▶ PERINTAH TUGAS A:
Dalam teks tentang penolakan Lapindo, undang-undang apa yang disebut sebagai acuan keharusan analisis risiko bagi industri yang berdampak besar dan penting?
▶ PERINTAH TUGAS B:
Tuliskan kembali seluruh bagian teks tentang penolakan Lapindo, mulai dari "Secara teori" terus ke bawah sampai "asuransi dan outsourcing).", tanpa mengubah satu kata pun.
::: POTONGAN TEKS
Penolakan Lapindo dan Problem Analisis Risiko
Abdul Rohim Tualeka ;
Mengajar Higiene Industri Kimia Minyak dan
Gas Bumi di FKM Unair; Penulis Buku ”Analisis Risiko di Lingkungan Kerja”
|
JAWA
POS, 11 Januari 2016
SEBENARNYA,
bila PT Lapindo Brantas memahami langkah-langkah analisis risiko sebelum
pelaksanaan pengeboran, kasus penolakan pengeboran lagi oleh Dirjen Migas,
SKK Migas, gubernur Jatim, dan masyarakat sekitar area pengeboran tidak akan
terjadi. Sebab, analisis risiko merupakan upaya menilai risiko yang akan
terjadi saat pengeboran, diikuti manajemen risiko untuk melakukan
pengendalian terhadap risiko-risiko yang muncul serta komunikasi risiko.
Analisis
risiko, meliputi risk assessment, risk
management, dan risk communication,
sesungguhnya merupakan keharusan dilakukan semua industri yang memiliki
dampak besar dan penting. Itu mengacu pada Undang-Undang Pengelolaan
Lingkungan Hidup Nomor 32 Tahun 2009. Dalam konteks risk assessment terhadap
semua aktivitas pengeboran oleh Lapindo di Sidoarjo, tingkat risiko yang
diperoleh masuk kategori tinggi (10) yang berasal dari peluang/likelihood jarang (2) dan konsekuensi
berat (5).
Peluang
terulangnya kasus lumpur seperti pada 2006 yang menyembur sampai kini jarang,
bahkan sangat jarang, terjadi sehingga nilainya rendah. Sedangkan konsekuensi
akibat kejadian 2006 adalah berat karena banyak kerugian yang diderita
masyarakat. Baik moril maupun materiil.
Karena
tingginya risiko pengeboran oleh Lapindo disebabkan konsekuensi, dalam
melakukan manajemen risiko, sasaran utamanya adalah konsekuensi yang bisa
dilakukan dengan cara mitigasi. Tujuannya adalah menurunkan konsekuensi besar
menjadi konsekuensi kecil.
Secara teori
terdapat beberapa upaya mitigasi. Yaitu dengan diversifikasi (menempatkan
aset di beberapa tempat sehingga ketika salah satu tempat terkena musibah
tidak akan menghabiskan semua aset yang dimiliki), penggabungan (merger), serta pengalihan risiko
(dengan asuransi dan outsourcing).
Diversifikasi
bisa saja dilakukan Lapindo. Sebab, aset lokasi untuk pengeboran tersebar di
hampir semua pantura (pantai utara) Jawa Timur setelah Surabaya. Namun,
belajar dari hasil riset kami pada 2010 terhadap PT Petrojava yang memiliki
lokasi pengeboran di utara Kangean, Madura, di mana lebih dari 90 persen warga
menolak adanya pengeboran dengan alasan terbanyak karena khawatir kasusnya
sama dengan semburan lumpur di Porong, aset-aset Lapindo di berbagai lokasi
di luar Sidoarjo juga berisiko besar mengalami penolakan warga. Juga bakal
sulit mendapatkan perusahaan asuransi yang bersedia meng- cover dalam
pelaksanaan pengeboran ini karena sudah tahu risiko gagalnya tinggi.
::::::
::: DATA MENTAH
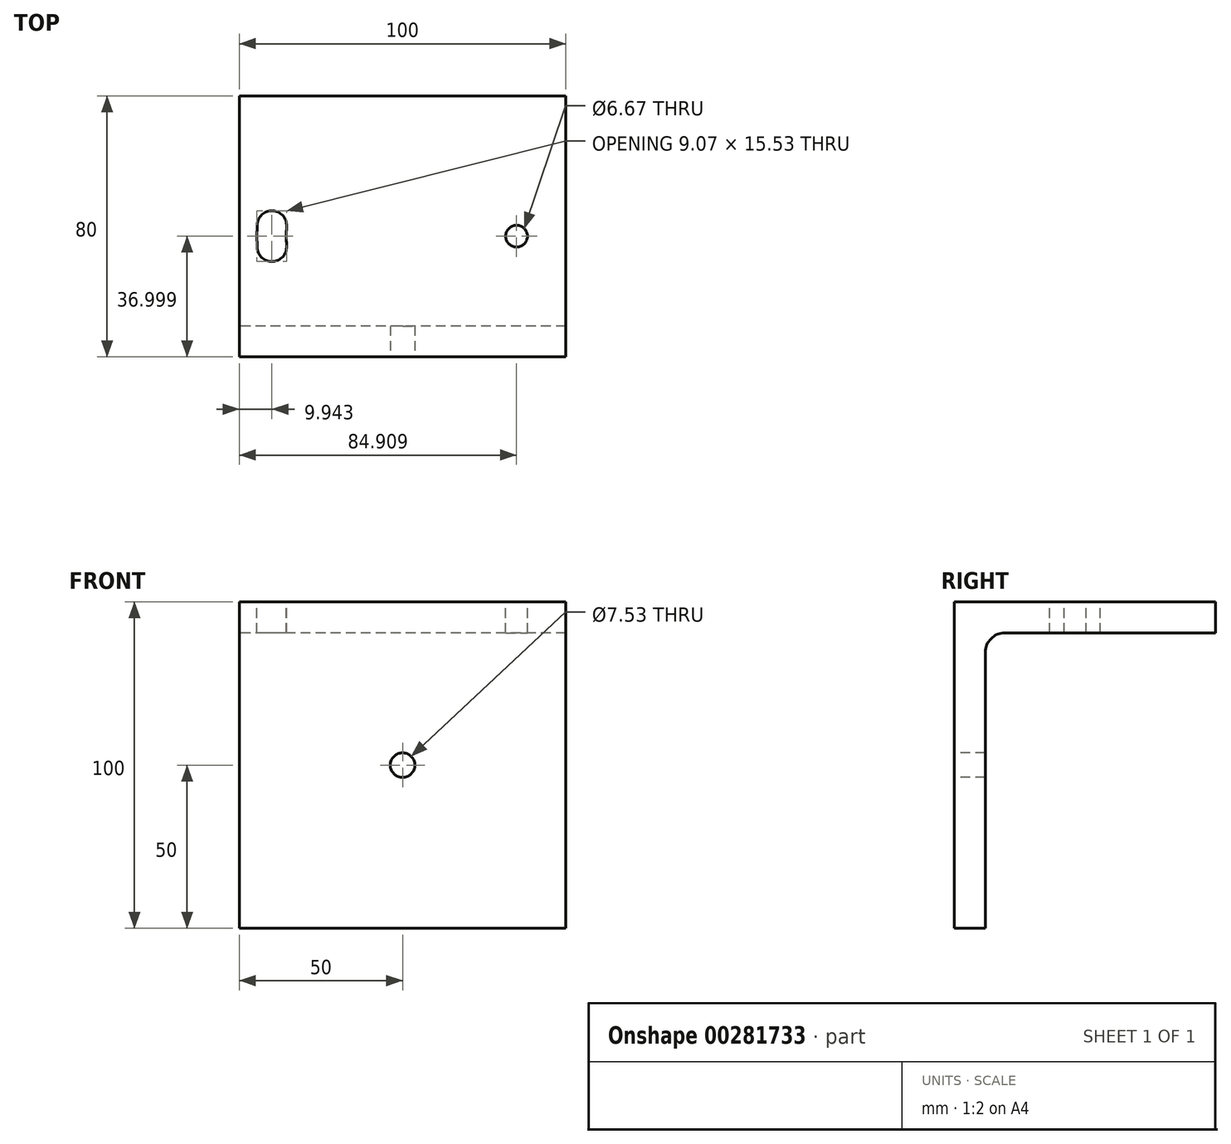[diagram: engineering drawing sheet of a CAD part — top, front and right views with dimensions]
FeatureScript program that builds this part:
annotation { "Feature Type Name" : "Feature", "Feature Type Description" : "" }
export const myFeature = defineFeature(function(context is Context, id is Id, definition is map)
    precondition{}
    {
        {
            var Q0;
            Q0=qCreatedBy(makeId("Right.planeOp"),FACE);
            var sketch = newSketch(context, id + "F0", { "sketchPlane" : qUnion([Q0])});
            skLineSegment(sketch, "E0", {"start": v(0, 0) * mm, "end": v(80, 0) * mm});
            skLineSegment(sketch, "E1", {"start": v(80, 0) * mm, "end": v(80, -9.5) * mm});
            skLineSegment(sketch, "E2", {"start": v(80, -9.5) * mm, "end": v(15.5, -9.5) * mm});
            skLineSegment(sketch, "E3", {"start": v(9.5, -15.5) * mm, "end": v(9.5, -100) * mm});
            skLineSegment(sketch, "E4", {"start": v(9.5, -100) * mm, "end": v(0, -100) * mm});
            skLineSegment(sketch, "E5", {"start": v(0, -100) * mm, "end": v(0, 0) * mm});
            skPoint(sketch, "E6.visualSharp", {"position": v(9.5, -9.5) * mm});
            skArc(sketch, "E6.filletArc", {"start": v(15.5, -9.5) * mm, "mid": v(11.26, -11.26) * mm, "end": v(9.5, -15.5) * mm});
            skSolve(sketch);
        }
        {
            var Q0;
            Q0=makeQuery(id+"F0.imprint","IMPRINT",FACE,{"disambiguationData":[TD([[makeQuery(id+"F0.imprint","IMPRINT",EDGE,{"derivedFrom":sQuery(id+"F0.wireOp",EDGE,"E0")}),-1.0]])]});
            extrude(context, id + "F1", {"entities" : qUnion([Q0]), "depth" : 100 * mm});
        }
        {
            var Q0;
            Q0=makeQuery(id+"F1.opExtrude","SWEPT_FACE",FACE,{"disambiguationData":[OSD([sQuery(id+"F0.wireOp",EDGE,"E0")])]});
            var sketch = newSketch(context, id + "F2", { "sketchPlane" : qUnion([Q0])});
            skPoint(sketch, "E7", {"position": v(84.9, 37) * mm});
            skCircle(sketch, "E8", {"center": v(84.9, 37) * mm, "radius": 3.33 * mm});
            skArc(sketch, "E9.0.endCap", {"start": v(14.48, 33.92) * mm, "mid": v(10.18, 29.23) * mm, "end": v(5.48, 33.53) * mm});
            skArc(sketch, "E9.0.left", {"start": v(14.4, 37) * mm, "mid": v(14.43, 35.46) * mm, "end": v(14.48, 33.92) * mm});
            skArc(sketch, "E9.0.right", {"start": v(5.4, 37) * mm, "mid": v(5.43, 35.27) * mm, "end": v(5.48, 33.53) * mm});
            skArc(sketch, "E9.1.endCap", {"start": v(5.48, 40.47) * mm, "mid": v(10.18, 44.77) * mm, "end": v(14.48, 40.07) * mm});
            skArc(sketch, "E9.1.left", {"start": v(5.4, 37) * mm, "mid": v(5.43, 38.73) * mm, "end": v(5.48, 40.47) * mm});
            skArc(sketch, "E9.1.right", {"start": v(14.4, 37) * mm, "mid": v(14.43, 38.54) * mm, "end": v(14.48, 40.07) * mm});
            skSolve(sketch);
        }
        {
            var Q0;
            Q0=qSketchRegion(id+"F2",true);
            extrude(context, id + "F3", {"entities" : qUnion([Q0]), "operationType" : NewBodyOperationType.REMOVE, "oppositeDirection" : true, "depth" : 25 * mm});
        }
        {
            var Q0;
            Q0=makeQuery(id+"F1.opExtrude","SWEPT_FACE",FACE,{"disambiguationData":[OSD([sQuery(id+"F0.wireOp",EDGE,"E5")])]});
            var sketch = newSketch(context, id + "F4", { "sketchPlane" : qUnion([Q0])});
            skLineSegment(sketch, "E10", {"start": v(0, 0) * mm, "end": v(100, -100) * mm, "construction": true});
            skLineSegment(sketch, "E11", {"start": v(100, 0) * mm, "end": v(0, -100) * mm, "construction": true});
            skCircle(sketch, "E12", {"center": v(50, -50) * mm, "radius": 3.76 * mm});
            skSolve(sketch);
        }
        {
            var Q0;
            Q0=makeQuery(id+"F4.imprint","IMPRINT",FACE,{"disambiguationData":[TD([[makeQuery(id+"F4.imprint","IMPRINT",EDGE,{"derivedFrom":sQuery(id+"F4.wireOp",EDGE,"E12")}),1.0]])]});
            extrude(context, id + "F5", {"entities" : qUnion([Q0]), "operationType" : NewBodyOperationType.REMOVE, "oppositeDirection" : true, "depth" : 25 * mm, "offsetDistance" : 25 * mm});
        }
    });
::::::
::: DATA MENTAH
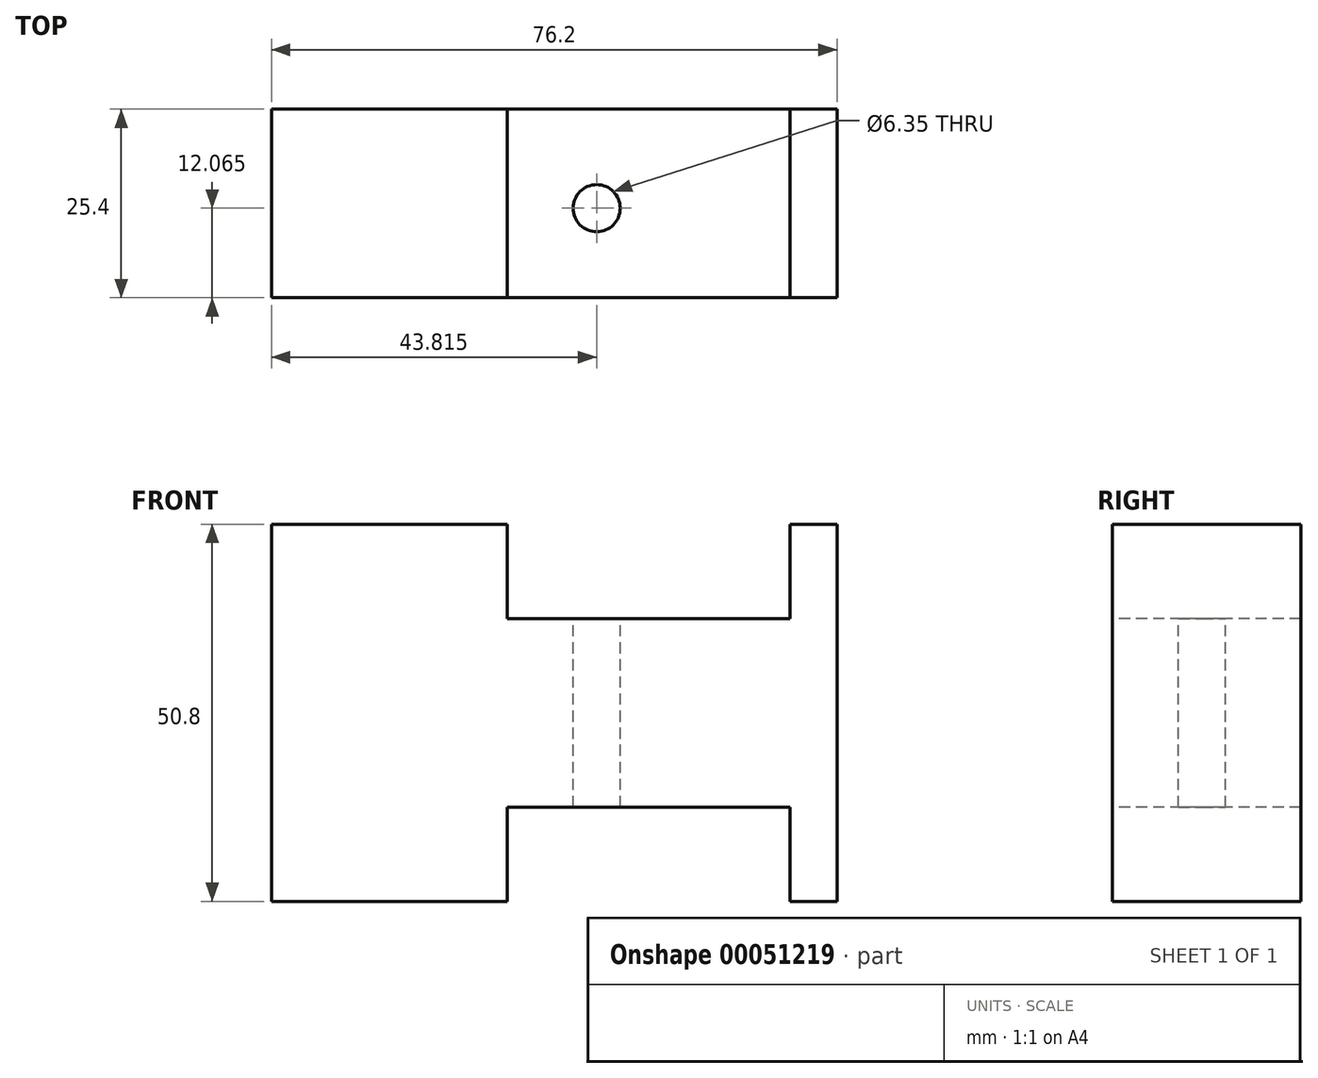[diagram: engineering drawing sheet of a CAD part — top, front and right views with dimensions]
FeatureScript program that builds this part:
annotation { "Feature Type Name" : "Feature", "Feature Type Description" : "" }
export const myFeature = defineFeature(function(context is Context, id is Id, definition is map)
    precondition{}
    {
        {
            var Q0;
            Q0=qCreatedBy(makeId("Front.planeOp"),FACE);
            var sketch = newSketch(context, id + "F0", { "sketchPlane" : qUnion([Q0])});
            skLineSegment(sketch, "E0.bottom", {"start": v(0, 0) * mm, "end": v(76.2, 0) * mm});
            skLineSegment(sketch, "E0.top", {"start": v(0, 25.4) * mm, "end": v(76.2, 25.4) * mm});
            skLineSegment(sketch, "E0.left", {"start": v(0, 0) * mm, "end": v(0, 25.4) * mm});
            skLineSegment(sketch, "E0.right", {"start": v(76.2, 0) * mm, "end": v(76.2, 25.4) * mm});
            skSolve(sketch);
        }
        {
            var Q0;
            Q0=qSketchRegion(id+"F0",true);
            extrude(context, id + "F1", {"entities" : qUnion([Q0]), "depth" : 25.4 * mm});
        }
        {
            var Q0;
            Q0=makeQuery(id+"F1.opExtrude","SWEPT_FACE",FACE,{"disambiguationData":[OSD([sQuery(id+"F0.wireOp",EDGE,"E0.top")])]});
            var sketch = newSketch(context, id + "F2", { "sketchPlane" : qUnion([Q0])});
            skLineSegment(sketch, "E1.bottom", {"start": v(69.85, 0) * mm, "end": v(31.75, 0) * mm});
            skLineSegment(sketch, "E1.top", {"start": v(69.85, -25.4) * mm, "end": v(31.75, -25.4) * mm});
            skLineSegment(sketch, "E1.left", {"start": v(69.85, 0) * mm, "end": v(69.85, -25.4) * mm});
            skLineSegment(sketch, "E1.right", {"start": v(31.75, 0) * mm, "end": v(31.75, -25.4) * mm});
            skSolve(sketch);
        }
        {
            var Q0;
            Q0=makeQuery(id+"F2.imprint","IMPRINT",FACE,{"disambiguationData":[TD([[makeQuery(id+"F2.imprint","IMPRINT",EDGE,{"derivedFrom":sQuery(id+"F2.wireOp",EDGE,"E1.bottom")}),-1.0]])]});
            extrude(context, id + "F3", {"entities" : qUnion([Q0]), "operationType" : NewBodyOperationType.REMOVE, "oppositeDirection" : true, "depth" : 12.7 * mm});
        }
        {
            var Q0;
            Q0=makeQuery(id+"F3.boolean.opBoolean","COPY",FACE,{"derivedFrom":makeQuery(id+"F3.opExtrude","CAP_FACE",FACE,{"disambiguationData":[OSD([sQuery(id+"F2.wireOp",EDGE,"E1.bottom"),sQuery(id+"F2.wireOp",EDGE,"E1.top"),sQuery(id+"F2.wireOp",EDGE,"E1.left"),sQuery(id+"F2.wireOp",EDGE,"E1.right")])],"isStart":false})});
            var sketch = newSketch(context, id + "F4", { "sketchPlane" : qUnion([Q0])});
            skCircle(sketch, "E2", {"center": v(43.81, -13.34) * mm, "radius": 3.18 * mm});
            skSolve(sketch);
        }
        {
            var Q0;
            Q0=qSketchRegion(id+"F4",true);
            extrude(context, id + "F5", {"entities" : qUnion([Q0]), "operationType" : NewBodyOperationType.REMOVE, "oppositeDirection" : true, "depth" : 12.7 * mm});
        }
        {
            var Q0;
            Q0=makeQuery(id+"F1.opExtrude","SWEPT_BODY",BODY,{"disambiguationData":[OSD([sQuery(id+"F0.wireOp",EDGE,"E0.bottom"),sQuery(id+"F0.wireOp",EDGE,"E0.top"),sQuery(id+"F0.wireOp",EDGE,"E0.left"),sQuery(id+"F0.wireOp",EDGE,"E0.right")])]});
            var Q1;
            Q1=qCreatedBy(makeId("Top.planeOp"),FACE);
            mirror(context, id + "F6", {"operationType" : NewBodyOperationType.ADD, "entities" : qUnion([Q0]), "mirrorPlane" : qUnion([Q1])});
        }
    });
::::::
▶ HASIL AKHIR A:
Undang-Undang Pengelolaan Lingkungan Hidup Nomor 32 Tahun 2009.

▶ HASIL AKHIR B:
Secara teori
terdapat beberapa upaya mitigasi. Yaitu dengan diversifikasi (menempatkan
aset di beberapa tempat sehingga ketika salah satu tempat terkena musibah
tidak akan menghabiskan semua aset yang dimiliki), penggabungan (merger), serta pengalihan risiko
(dengan asuransi dan outsourcing).